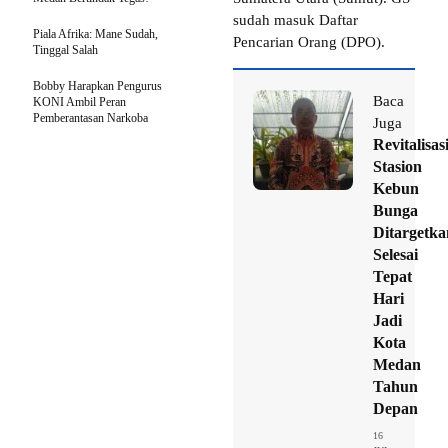
sudah masuk Daftar
Piala Afrika: Mane Sudah,
Pencarian Orang (DPO).
Tinggal Salah
Bobby Harapkan Pengurus
Baca
KONI Ambil Peran
Pemberantasan Narkoba
Juga
Revitalisas
Stasion
Kebun
Bunga
Ditargetka
Selesai
Tepat
Hari
Jadi
Kota
Medan
Tahun
Depan
16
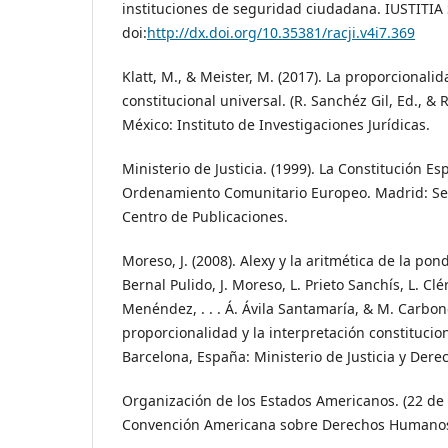
instituciones de seguridad ciudadana. IUSTITIA 
doi:
http://dx.doi.org/10.35381/racji.v4i7.369
Klatt, M., & Meister, M. (2017). La proporcionali
constitucional universal. (R. Sanchéz Gil, Ed., & R
México: Instituto de Investigaciones Jurídicas.
Ministerio de Justicia. (1999). La Constitución Es
Ordenamiento Comunitario Europeo. Madrid: Sec
Centro de Publicaciones.
Moreso, J. (2008). Alexy y la aritmética de la pond
Bernal Pulido, J. Moreso, L. Prieto Sanchís, L. Clér
Menéndez, . . . Á. Ávila Santamaría, & M. Carbonel
proporcionalidad y la interpretación constitucion
Barcelona, España: Ministerio de Justicia y Der
Organización de los Estados Americanos. (22 de
Convención Americana sobre Derechos Humanos.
*-*-*
• [Exercise]
Only the lines from the one containing "Barcelona, España: Ministerio" to the end of the records should be repeated, exactly as they appear.

• [Worked solution]
Barcelona, España: Ministerio de Justicia y Der
Organización de los Estados Americanos. (22 de
Convención Americana sobre Derechos Humanos.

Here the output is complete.